The sluggishness in the crypto market was due in part to global regulatory crackdown, according to analysts

Bitcoin investment products and funds registered outflows for a fifth week in a row, as investors remained cautious amid increased global regulatory scrutiny, data from digital asset manager CoinShares showed on Monday.

Outflows from the world’s most popular crypto currency totalled $33 million in the week ended Aug. 6, compared with $19.7 million the previous week. But bitcoin inflows remained a robust $4.2 billion so far this year.

Meanwhile, total crypto outflows added up to nearly $26 million, although CoinShares noted that the magnitude of outflows was much less than in May and June.

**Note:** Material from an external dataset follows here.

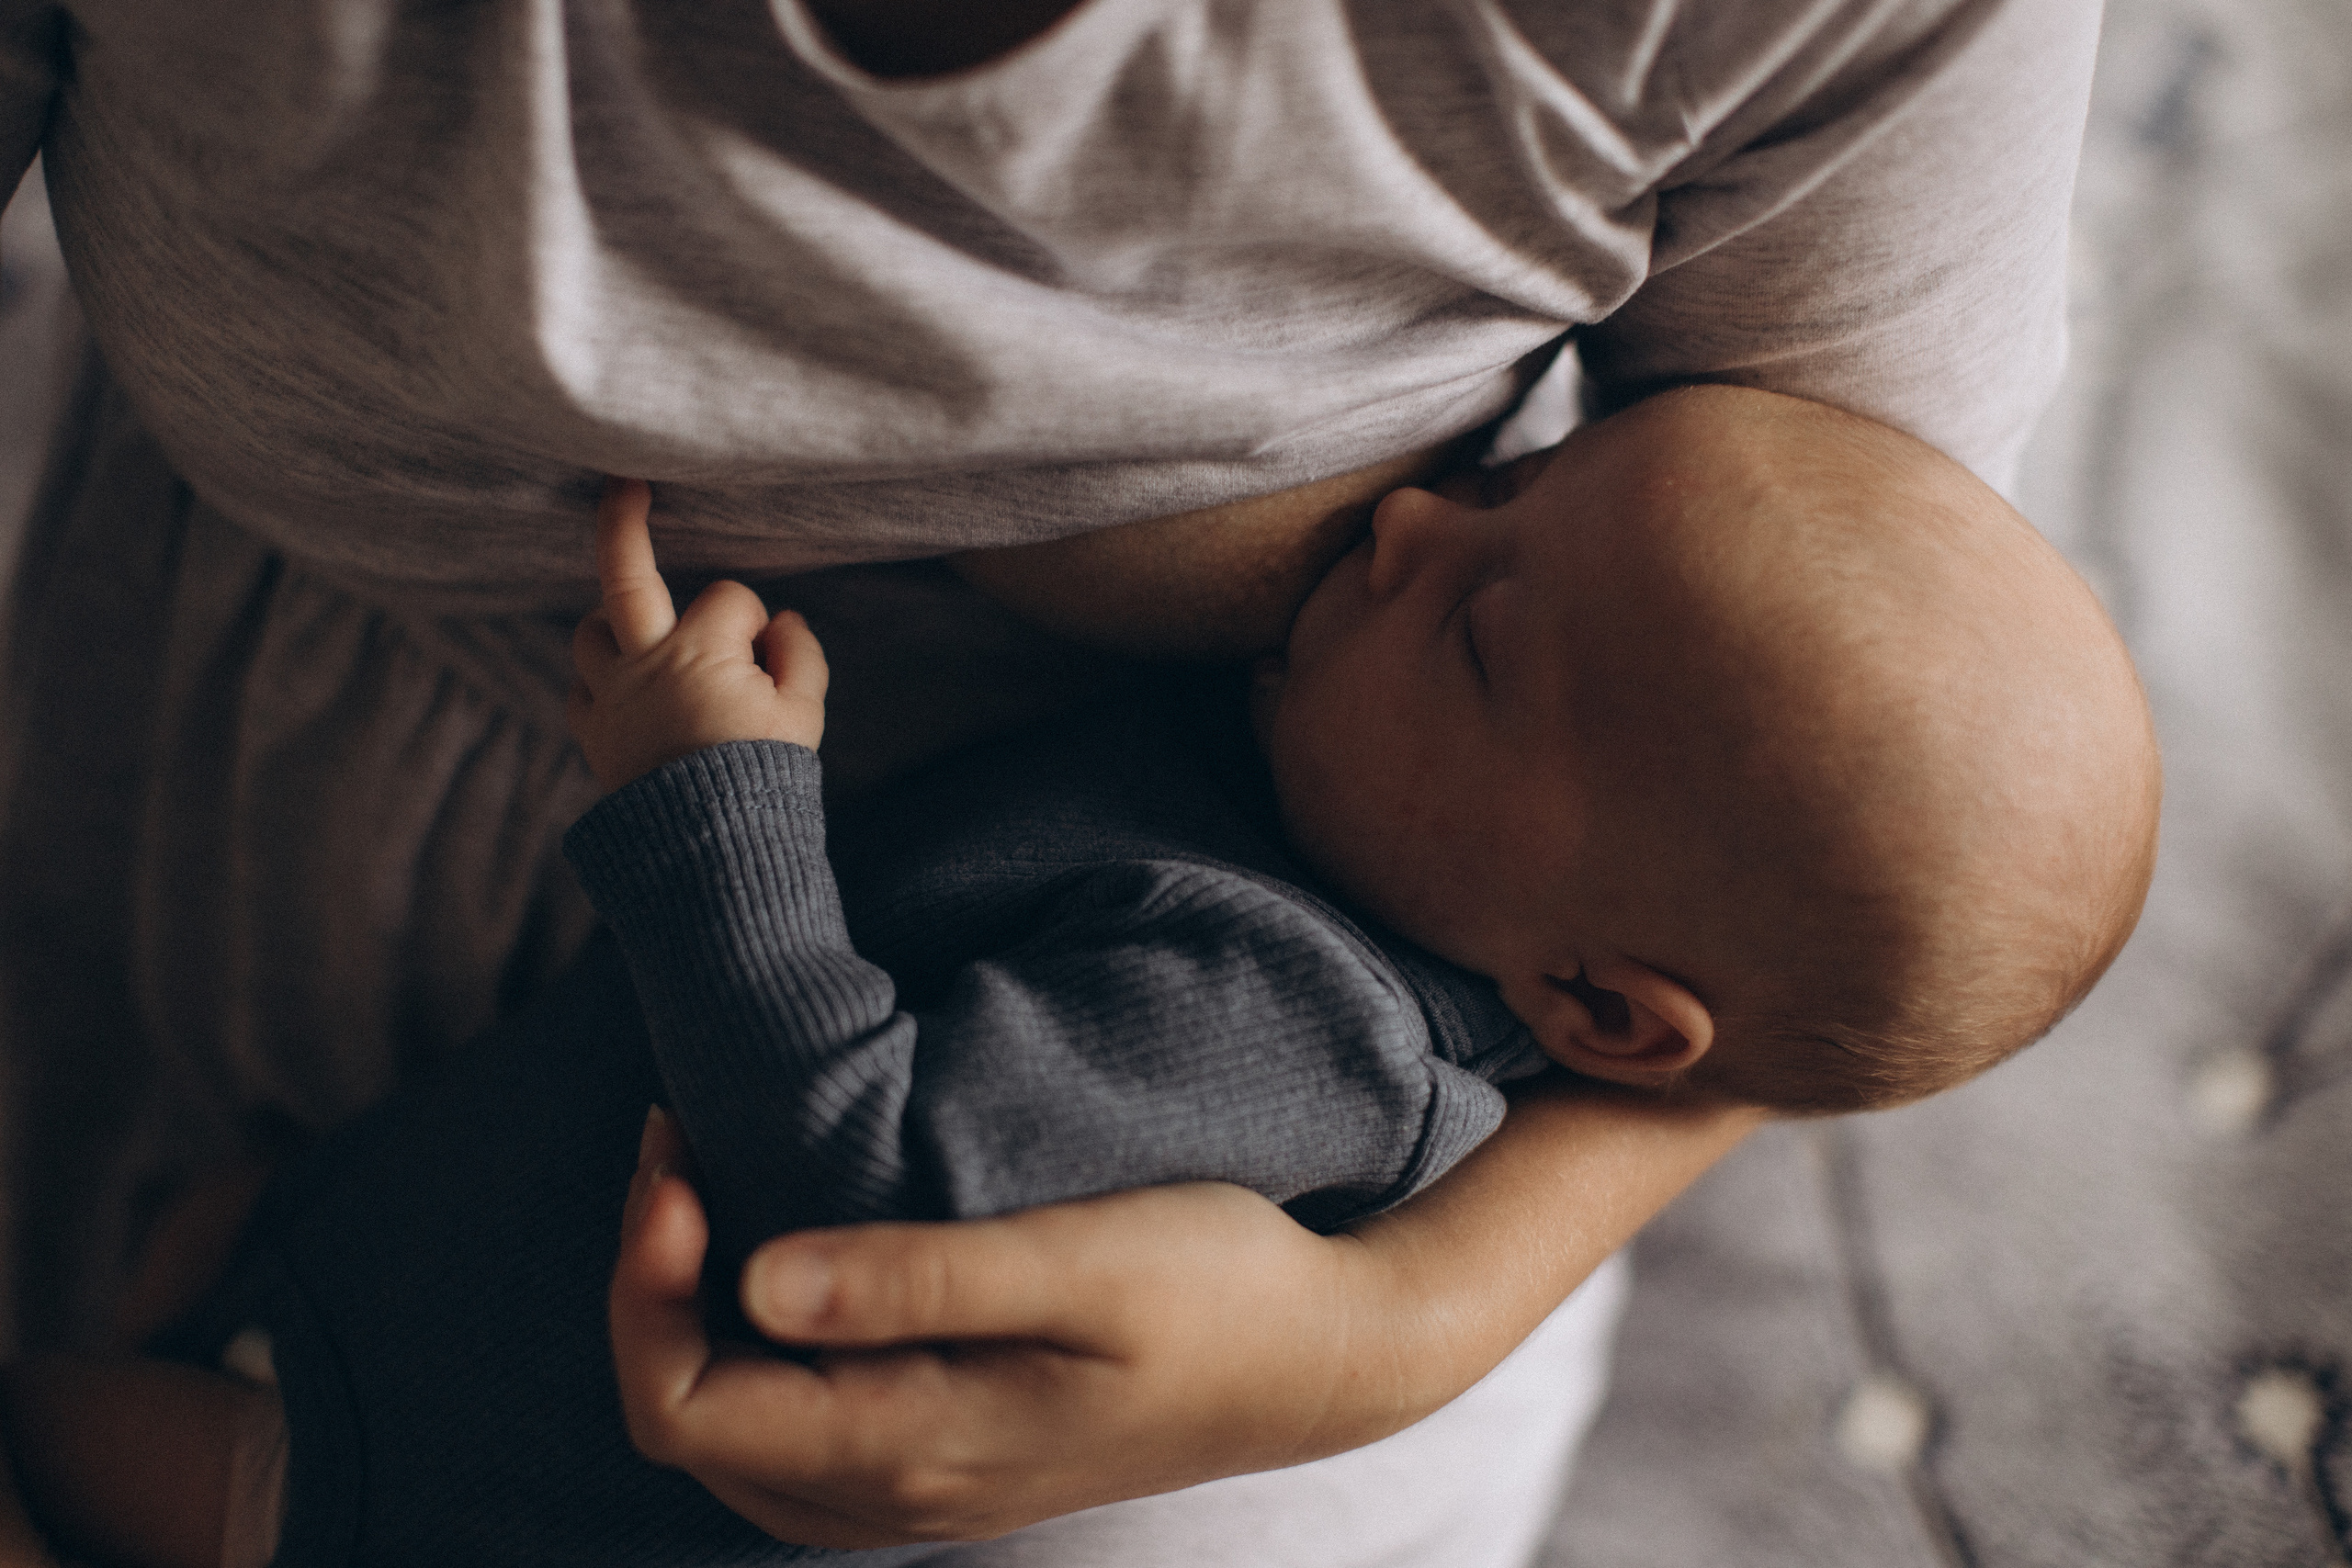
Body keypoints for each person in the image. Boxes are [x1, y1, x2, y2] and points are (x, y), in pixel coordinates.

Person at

Analysts say that the sluggishness in the crypto market was due in part to global regulatory crackdown.

There’s all this focus on crypto because with all the new financial products and innovative solutions, governments, which are here to protect investors, are going to wonder whether this is a good idea and so, they’re going to look more into these, said Matthijs de Vries, chief technology officer at infrastructure provider AllianceBlock.

On Monday, bitcoin hit an 11-week high above $46,000. Bitcoin has gained 46% against the dollar since mid-July.

Data also showed that ether, the token used in the Ethereum blockchain, also saw outflows of $2.8 million compared with a nearly $9-million outflow the previous week.

Ethereum, the second-largest blockchain network, went through a major software upgrade last Thursday, which is expected to stabilize transaction fees and reduce supply of the ether token.

Ether’s supply is being reduced through “burning,” in which tokens are sent to specialized addresses that have unobtainable private keys. Without access to a private key, no one can use the tokens, putting them outside the circulating supply.